Sunday, July 10, 2011

Germinating good ideas

Been reading Steven Johnson's Where Good Ideas Come From. The basic premise of the book is that good ideas really involve putting together and integrating existing ideas. Thus, the way to promote good idea is to permit openness and connectivity, so that people can take other people's good ideas (or nascent ideas) and pull them together to create new good ideas.

He talks for one about how many good ideas come from talking with and sharing with other people. We have this perception that good ideas come from lone geniuses dreaming up brilliant pieces of insight in profound "Eureka!" moments while meditating alone. The truth is that most ideas come from people talking and collaborating. He notes that in research labs, most of the big breakthroughs actually come about through staff meetings and presentations when people share and critique their discoveries.

He also notes that sudden flashes of insight are not the norm. We may perceive ideas as coming to us of a sudden like a bolt of lightning, but the truth is that good ideas germinate slowly. What we perceive as Eureka moments are just one salient step along a long process of careful consideration. Since good ideas take a lot of time and germination, it's really useful to write down our thoughts. A good idea doesn't leap fully formed from your head, but needs to be germinated. And to germinate a good idea you need to remember it, so that you can return to it and re-return to it so you can add to it and refine it. This is the reason it was extremely common for great thinkers from the 17th century forward to take voluminous notes, filling notebooks with ideas, quotes, scrap of thought and experiences.

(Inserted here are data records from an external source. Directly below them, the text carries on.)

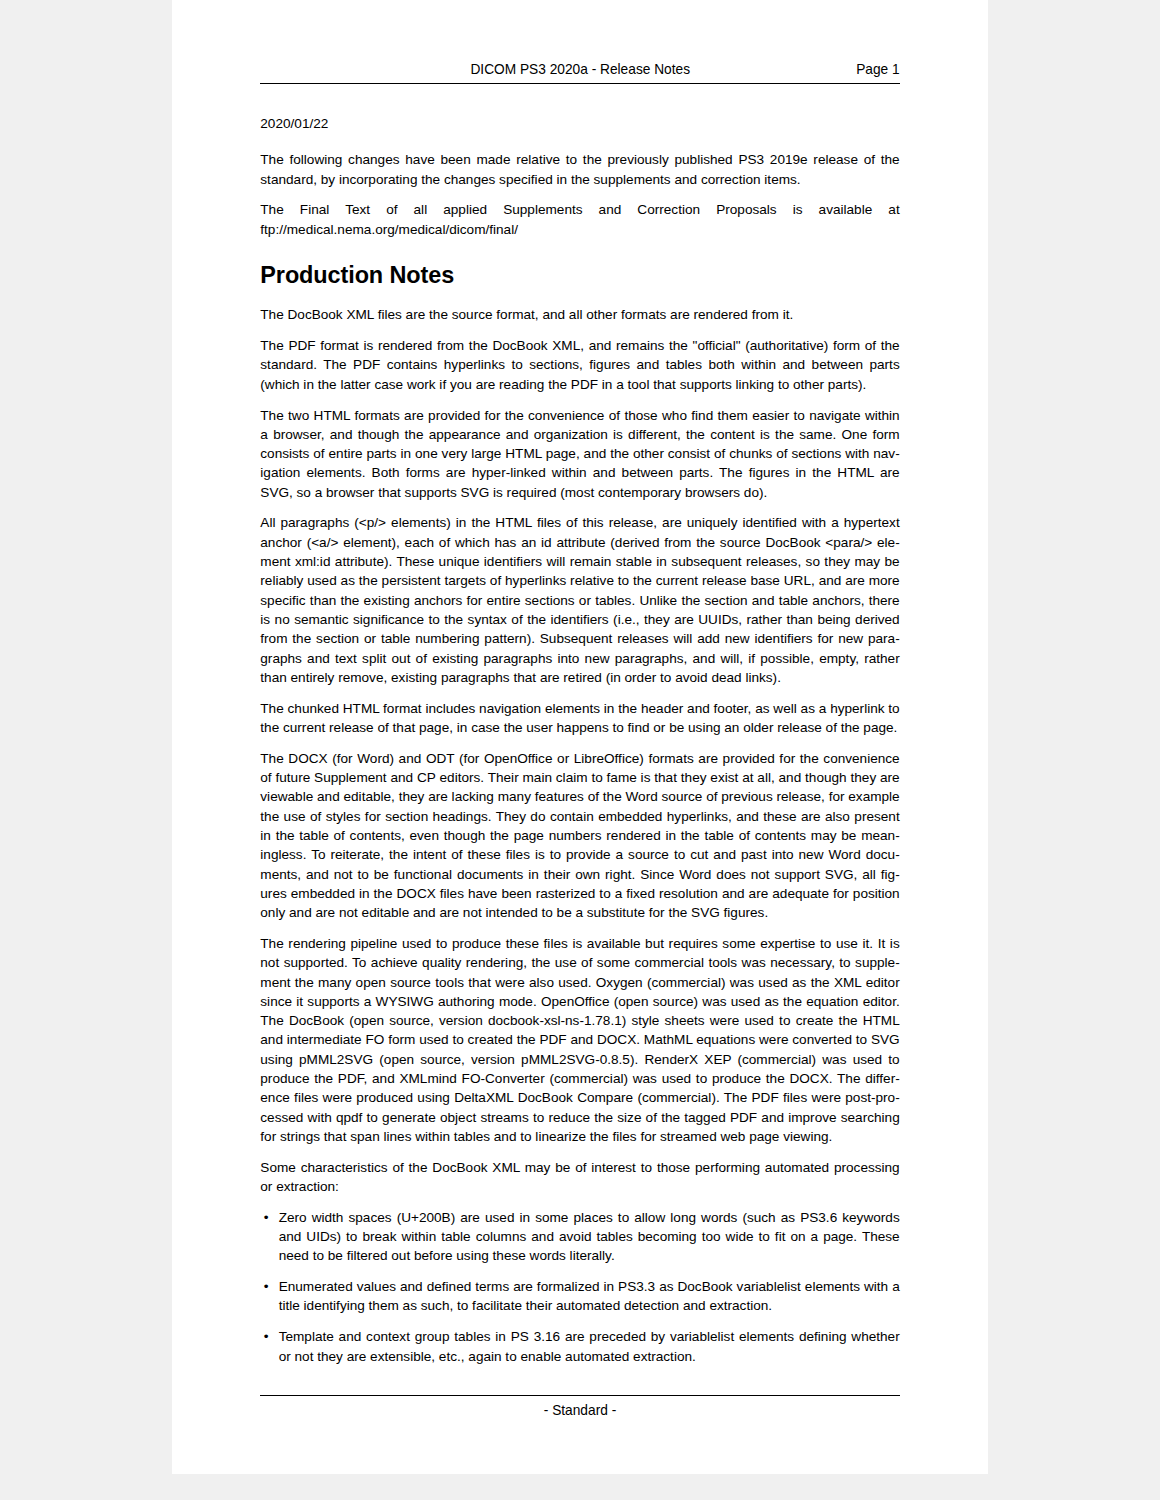DICOM PS3 2020a - Release Notes
Page 1
2020/01/22
The following changes have been made relative to the previously published PS3 2019e release of the standard, by incorporating the changes specified in the supplements and correction items.
The Final Text of all applied Supplements and Correction Proposals is available at ftp://medical.nema.org/medical/dicom/final/
Production Notes
The DocBook XML files are the source format, and all other formats are rendered from it.
The PDF format is rendered from the DocBook XML, and remains the "official" (authoritative) form of the standard. The PDF contains hyperlinks to sections, figures and tables both within and between parts (which in the latter case work if you are reading the PDF in a tool that supports linking to other parts).
The two HTML formats are provided for the convenience of those who find them easier to navigate within a browser, and though the appearance and organization is different, the content is the same. One form consists of entire parts in one very large HTML page, and the other consist of chunks of sections with navigation elements. Both forms are hyper-linked within and between parts. The figures in the HTML are SVG, so a browser that supports SVG is required (most contemporary browsers do).
All paragraphs (<p/> elements) in the HTML files of this release, are uniquely identified with a hypertext anchor (<a/> element), each of which has an id attribute (derived from the source DocBook <para/> element xml:id attribute). These unique identifiers will remain stable in subsequent releases, so they may be reliably used as the persistent targets of hyperlinks relative to the current release base URL, and are more specific than the existing anchors for entire sections or tables. Unlike the section and table anchors, there is no semantic significance to the syntax of the identifiers (i.e., they are UUIDs, rather than being derived from the section or table numbering pattern). Subsequent releases will add new identifiers for new paragraphs and text split out of existing paragraphs into new paragraphs, and will, if possible, empty, rather than entirely remove, existing paragraphs that are retired (in order to avoid dead links).
The chunked HTML format includes navigation elements in the header and footer, as well as a hyperlink to the current release of that page, in case the user happens to find or be using an older release of the page.
The DOCX (for Word) and ODT (for OpenOffice or LibreOffice) formats are provided for the convenience of future Supplement and CP editors. Their main claim to fame is that they exist at all, and though they are viewable and editable, they are lacking many features of the Word source of previous release, for example the use of styles for section headings. They do contain embedded hyperlinks, and these are also present in the table of contents, even though the page numbers rendered in the table of contents may be meaningless. To reiterate, the intent of these files is to provide a source to cut and past into new Word documents, and not to be functional documents in their own right. Since Word does not support SVG, all figures embedded in the DOCX files have been rasterized to a fixed resolution and are adequate for position only and are not editable and are not intended to be a substitute for the SVG figures.
The rendering pipeline used to produce these files is available but requires some expertise to use it. It is not supported. To achieve quality rendering, the use of some commercial tools was necessary, to supplement the many open source tools that were also used. Oxygen (commercial) was used as the XML editor since it supports a WYSIWG authoring mode. OpenOffice (open source) was used as the equation editor. The DocBook (open source, version docbook-xsl-ns-1.78.1) style sheets were used to create the HTML and intermediate FO form used to created the PDF and DOCX. MathML equations were converted to SVG using pMML2SVG (open source, version pMML2SVG-0.8.5). RenderX XEP (commercial) was used to produce the PDF, and XMLmind FO-Converter (commercial) was used to produce the DOCX. The difference files were produced using DeltaXML DocBook Compare (commercial). The PDF files were post-processed with qpdf to generate object streams to reduce the size of the tagged PDF and improve searching for strings that span lines within tables and to linearize the files for streamed web page viewing.
Some characteristics of the DocBook XML may be of interest to those performing automated processing or extraction:
Zero width spaces (U+200B) are used in some places to allow long words (such as PS3.6 keywords and UIDs) to break within table columns and avoid tables becoming too wide to fit on a page. These need to be filtered out before using these words literally.
Enumerated values and defined terms are formalized in PS3.3 as DocBook variablelist elements with a title identifying them as such, to facilitate their automated detection and extraction.
Template and context group tables in PS 3.16 are preceded by variablelist elements defining whether or not they are extensible, etc., again to enable automated extraction.
- Standard -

These notebooks would facilitate the germination as these thinkers would return to their notebooks and rethink the information that seemed most worth notice.

As I'm working on my dissertation, which has inevitably taken me deep into Nietzsche's voluminous notebooks, such insights certainly ring true with my experience. Not only did he take voluminous notes, but in those notebooks are the initial insights that would ultimately lead to his more famous ideas. The Revaluation of All Values, which I am in particular studying, began as a crude idea when Nietzsche was just a young professor fresh out of college, but didn't really become the fully fledged idea that you read about in philosophy textbooks until well over ten years later.

What is also interesting about Johnson's insights is that the notebook, at least for some people, has been replaced by something arguably better: the blog. Though people do use blogs for different things, for many people it's like an open notebook, where you can link to stories and ideas you like, engage in debates and record your thoughts and experiences, just like people would do with their notebooks in the past. Except it's better than the notebook because it has the quality of openness and sharing that the standard closed notebook lacks. Thus, it can be used to germinate ideas for the author of the blog, as well as share those germinal ideas with other, potentially benefitting them.

1 comment:

  1. Germinate new idea - Think thru - write them - Talk in groups - share and REVISE.